Venice hidden gems include Palazzo Grimani, one of the city's great Renaissance private palazzos, which reopened in 2008 after a 27-year restoration.
And don't forget that a gondola ride need not mean getting ripped off. You can get a gondola ride for just €2 a head by taking one of the large traghetto (ferry) gondolas with two oarsmen that cross the Grand Canal at strategic points.  "It’s de rigueur to do the crossing standing up, like the locals."

Rio de Janeiro
Among our favourite lesser-known attractions are Lagoa Rodrigo de Freitas, a "magical" lagoon that is busy with walkers, joggers and cyclists at the weekends; Pedra do Sal or Little Africa, where "a live samba party takes place from around 7pm every Monday night, filling the air with the sweet strains of classic songs that have their roots right here"; and Praia Vermelha, "the most dramatic and downright jurassic of all Rio’s beaches".

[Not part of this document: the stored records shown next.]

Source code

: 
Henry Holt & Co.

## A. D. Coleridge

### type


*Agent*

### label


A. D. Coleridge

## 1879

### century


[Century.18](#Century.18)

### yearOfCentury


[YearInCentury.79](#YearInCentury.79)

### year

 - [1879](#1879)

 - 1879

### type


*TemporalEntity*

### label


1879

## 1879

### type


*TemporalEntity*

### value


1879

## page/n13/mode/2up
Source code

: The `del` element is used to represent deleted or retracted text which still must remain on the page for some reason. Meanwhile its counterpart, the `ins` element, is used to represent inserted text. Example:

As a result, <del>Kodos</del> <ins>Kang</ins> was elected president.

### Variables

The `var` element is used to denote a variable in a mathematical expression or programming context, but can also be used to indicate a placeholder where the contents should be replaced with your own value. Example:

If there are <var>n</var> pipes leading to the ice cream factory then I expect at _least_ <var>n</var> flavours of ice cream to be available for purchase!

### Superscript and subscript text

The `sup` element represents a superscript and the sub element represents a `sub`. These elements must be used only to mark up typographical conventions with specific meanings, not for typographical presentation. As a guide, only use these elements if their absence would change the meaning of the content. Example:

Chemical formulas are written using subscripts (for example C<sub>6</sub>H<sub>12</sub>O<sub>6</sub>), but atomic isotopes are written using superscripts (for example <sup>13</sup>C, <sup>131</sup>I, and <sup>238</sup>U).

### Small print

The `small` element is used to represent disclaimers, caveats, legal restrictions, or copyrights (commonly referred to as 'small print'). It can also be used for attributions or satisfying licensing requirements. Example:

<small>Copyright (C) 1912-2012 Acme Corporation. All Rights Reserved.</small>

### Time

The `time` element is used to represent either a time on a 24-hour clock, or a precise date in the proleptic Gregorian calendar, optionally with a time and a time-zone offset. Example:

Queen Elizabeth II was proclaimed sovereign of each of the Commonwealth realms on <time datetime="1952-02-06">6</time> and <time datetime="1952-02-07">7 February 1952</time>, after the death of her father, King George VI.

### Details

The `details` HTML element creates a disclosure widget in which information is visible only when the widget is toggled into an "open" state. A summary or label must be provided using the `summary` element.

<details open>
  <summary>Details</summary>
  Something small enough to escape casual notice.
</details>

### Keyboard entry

Don't miss the Mercato Centrale. Next to the church of San Lorenzo, this covered market is an Aladdin's Cave of gastronomic treats, and many of its stalls are actually full-on delis that will ship all over the world. Head to Baroni for cheeses and cured meats and Conti for olive oil, sun-dried tomatoes and other Mediterranean marvels. And if you want to know what real Florentines eat when they're feeling peckish, stop off at Nerbone, a busy snack stall that serves up lampredotto – boiled tripe, wrapped up in a panino.